Tuesday, July 5, 2011

So the sermon was on Jonah….


Over the 4th of July weekend Brad and I went out to NJ to visit his family.  Things have been kind of rocky.  Not in a drastic way, just in a we are looking out for ourselves selfish way.  Therefore, nothing ever “goes right”.  I offered up prayers to God these past few months in a repetitive way in a “God, please help me, please help us our  marriage, make it better” To be honest sometimes I just expect Him to go and wave a magic wand and make it all “alright” instead of sending trails and tribulations along the way to refine us.   Once again, to be honest my faith has never felt so weak and dry before. The other day I was crying and telling Brad how upset I was that I didn’t get to spend time with him in a while.  He sat there asking me to get up and I refused being so stubborn, I just laid there and soaked in my own misery, and he said “You are crying because you don’t spend time with me yet, right now I am asking you to spend time with me and your choosing to just stay here and cry.”How many times have I cried out to God asking Him to make my faith stronger, make things clearer, provide strength, the list goes on and on…and yet while expecting the magic wand thing to happen, it doesn't.
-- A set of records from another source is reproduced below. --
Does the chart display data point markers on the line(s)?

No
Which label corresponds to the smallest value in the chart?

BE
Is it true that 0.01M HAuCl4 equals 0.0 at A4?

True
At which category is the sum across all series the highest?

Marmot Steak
How can I sit on idle hands and expect things to change?  


So getting back to the main story line, we were in NJ. We step into Sharptown Church and I grab a bulletin. I open it up and see the sermon title “Running from God” a series in Jonah. Wow. I knew and know that when it comes to my selfishness and my wanting to keep this life as my own, I am running from God. Constantly…constantly.  
Jonah 1:1-
 1 The word of the LORD came to Jonah son of Amittai: 2 “Go to the great city of Nineveh and preach against it, because its wickedness has come up before me.”
 3 But Jonah ran away from the LORD and headed for Tarshish. He went down to Joppa, where he found a ship bound for that port. After paying the fare, he went aboard and sailed for Tarshish to flee from the LORD.
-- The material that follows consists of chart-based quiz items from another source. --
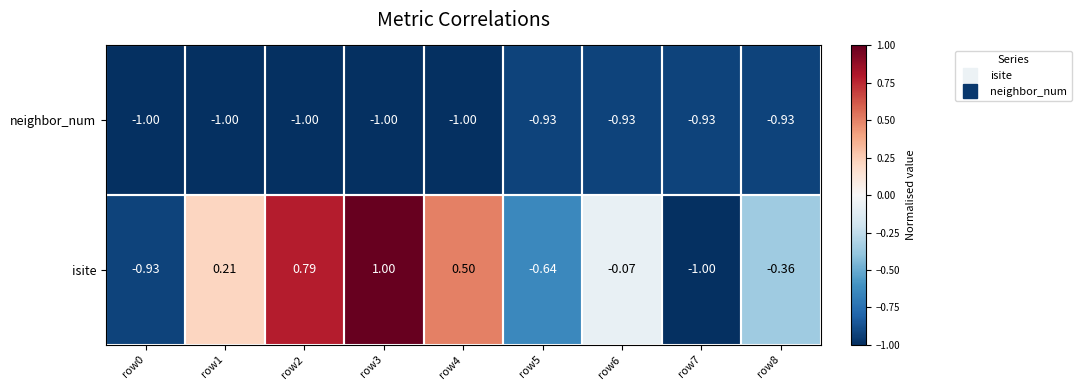

Is the value of neighbor_num at row2 greater than the value of isite at row3?

No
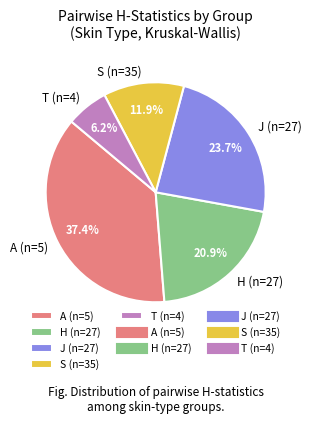

Approximately how many times larger is the value at A (n=5) compared to H (n=27)?

1.8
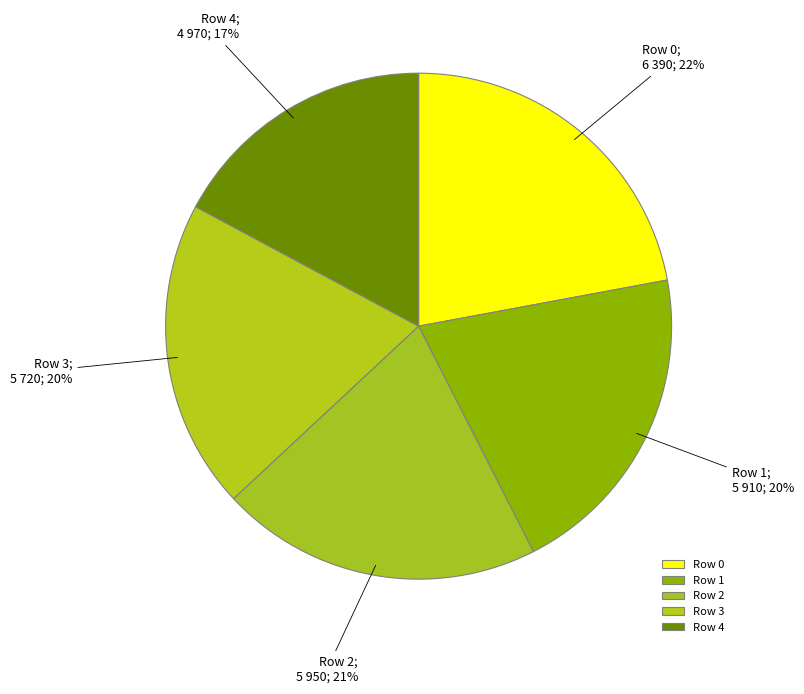

To the nearest percent, what percentage of the pie is Row 0?

22%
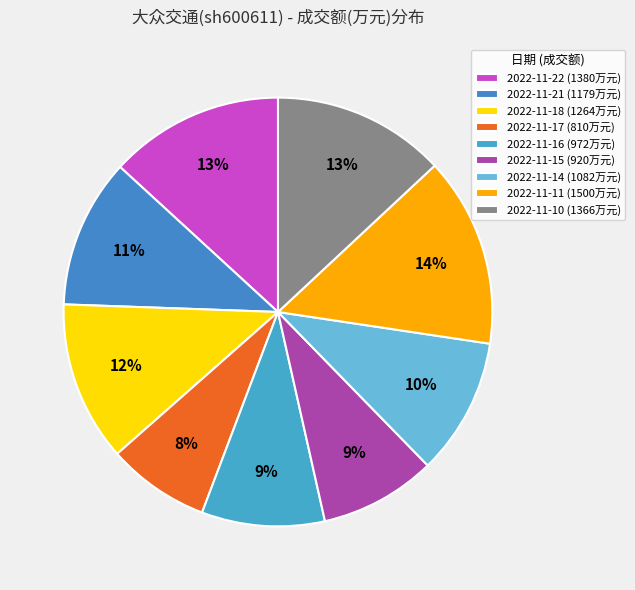

Which slice is the largest?

2022-11-11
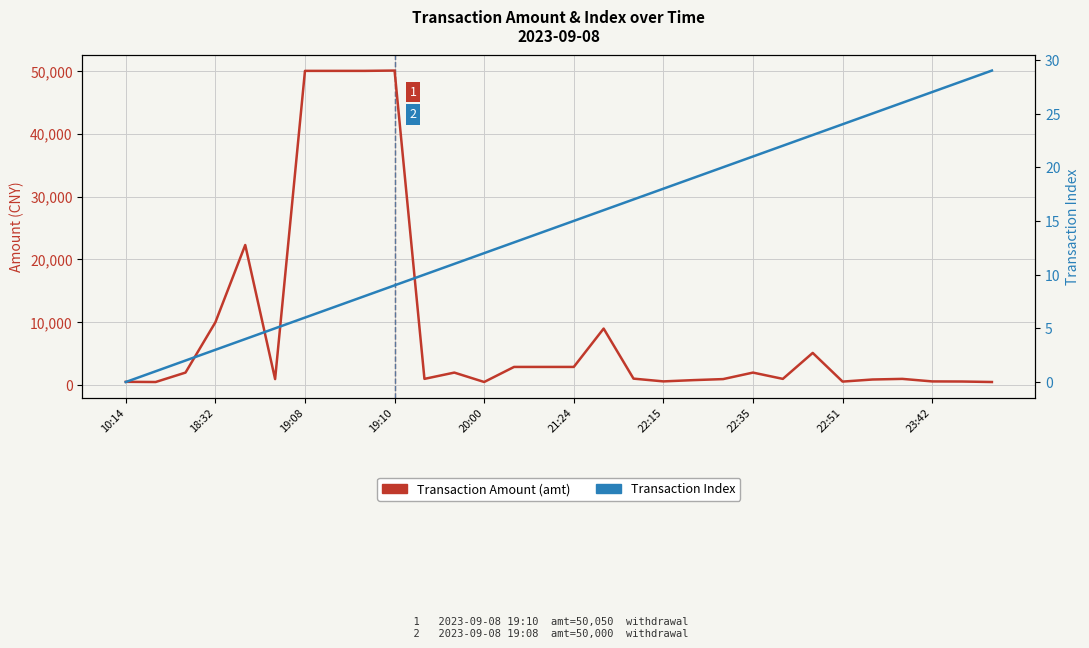

Between 18:32 and 23:42, which series saw the biggest shift?

Transaction Amount (amt)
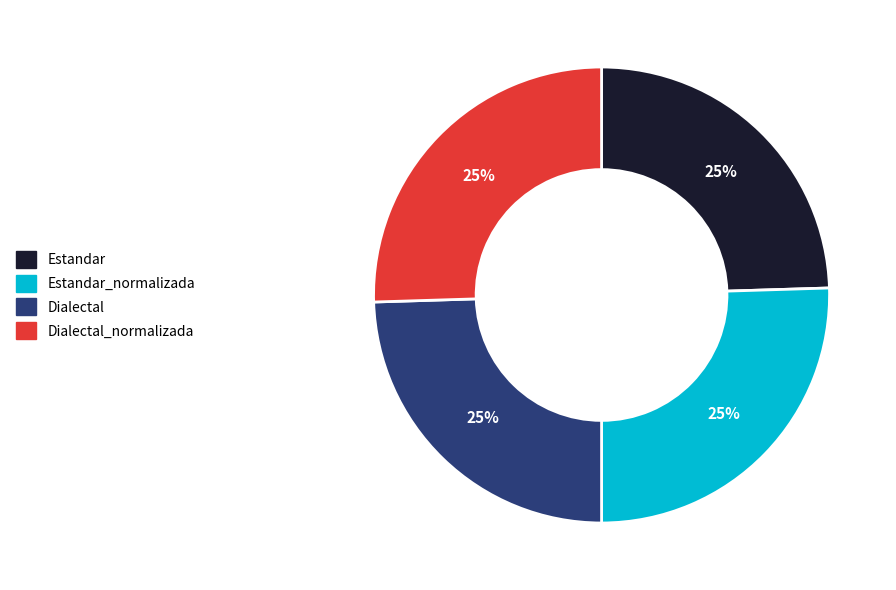

How many slices are in this pie chart?

4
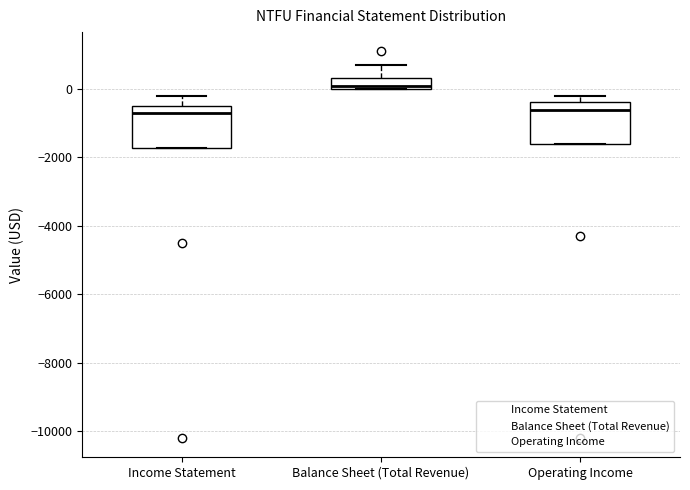

Reading left to right, transcribe this box plot: for each box, give where its median line is, the range the box spans, and where its two whiskers end, as read against the y-axis. The values are not printed on the chart, so give them approximately, as read against the axis.

Income Statement: median -600, box -1800 to -400, whiskers -1800 to -200
Balance Sheet (Total Revenue): median 200, box 0 to 400, whiskers 0 to 800
Operating Income: median -600, box -1600 to -400, whiskers -1600 to -200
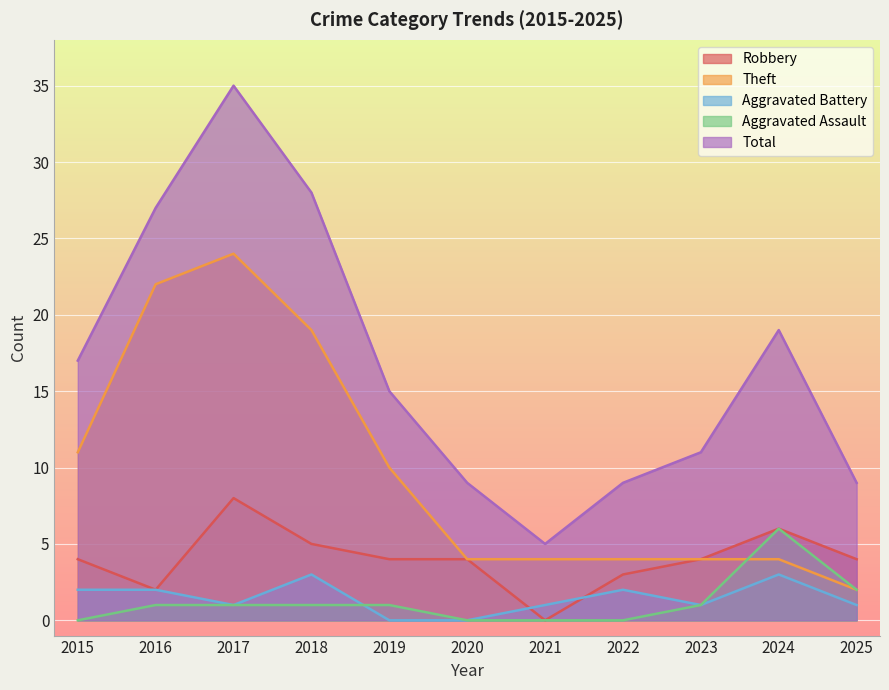

Which series changed the most between 2018 and 2025?

Total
Pastor Doug tied Jonah running away from God in so personally that it was almost uncomfortable to sit in my seat.  He noted that God told Jonah to go to Nineveh and Jonah said, no. Infact he went to the exact opposite of Nineveh and went to Tarshish.  He challenged us asking us what our “boat” was that we run to instead of running toward where God wants us to go.  I know God constantly tells me to look outside of my self and be more concerned about others, to actually give my whole heart and soul to Him and to give myself more to Brad instead of being so wrapped up in my self.  But I keep saying, No. No God, I’d rather just stay right here, infact I’d rather be so wrapped up in myself that I will forget about other peoples needs.  I will focus on all the little “problems” surrounding me.  There are later times in my life where I can look back and see that I am a Jonah, when I felt the Holy Spirit moving me to work with teen girls, I said no.  No God, I don’t even know what to say to them.  It is too awkward and too time consuming.  Or the youth group, God says preach the Gospel to these kids, work with them as unto me.  These are my children.  Care for them.  And yet, here I am again saying, God…it’s too hard, they don’t listen.  They don’t even want to be here, why should I?  


The sad part is, when we try and run from what God wants us to do, things only get worse.  There is no peace, things start going down hill, depression kicks in, life seems pointless.  Jonah for example, was in a boat to escape, the waves started to get crazy and they cast a lot to see which one of their “gods” were mad at them.  The lot landed on Jonah and he simply said, throw me overboard…


Jonah 1:10-12
10 This terrified them and they asked, “What have you done?” (They knew he was running away from the LORD, because he had already told them so.)
 11 The sea was getting rougher and rougher. So they asked him, “What should we do to you to make the sea calm down for us?”
 12 “Pick me up and throw me into the sea,” he replied, “and it will become calm. I know that it is my fault that this great storm has come upon you.”


At first they tried to keep him in the boat to spare his life, but eventually, as the sea just kept getting rougher, they threw him over.  Jonah then found himself in the belly of a fish. Things just kept going down hill.  Pastor Doug put it like this
When we decide to run away from what God wants us, we just keep going down, Jonah went down into a boat, down into the sea, down into the belly of a fish. We just keep going further down, down, and down.




The point in me explaining all of this, although I am not sure if I kept on track or if I kept on wandering, is that we can all be like Jonah.  But like I said earlier, it is a sermon SERIES, and just as God brought Jonah out of the belly of fish and into where he wanted Him to go, after Jonahs repenting heart in the belly of the fish, and Jonah went to Nineveh.  He wasn’t  extremely  happy about it, but he did go, and at the end of the chapter we see God put Jonah in his place, and I believe that God changed Jonah’s heart for His people that day. 
I can’t end this post telling you that I had a huge revelation Sunday and that everything is fixed, but I can tell you that steps are being made.  I don’t want to sit on idle hands and disobey God.  And I certainly don’t want to end up in the belly of a fish!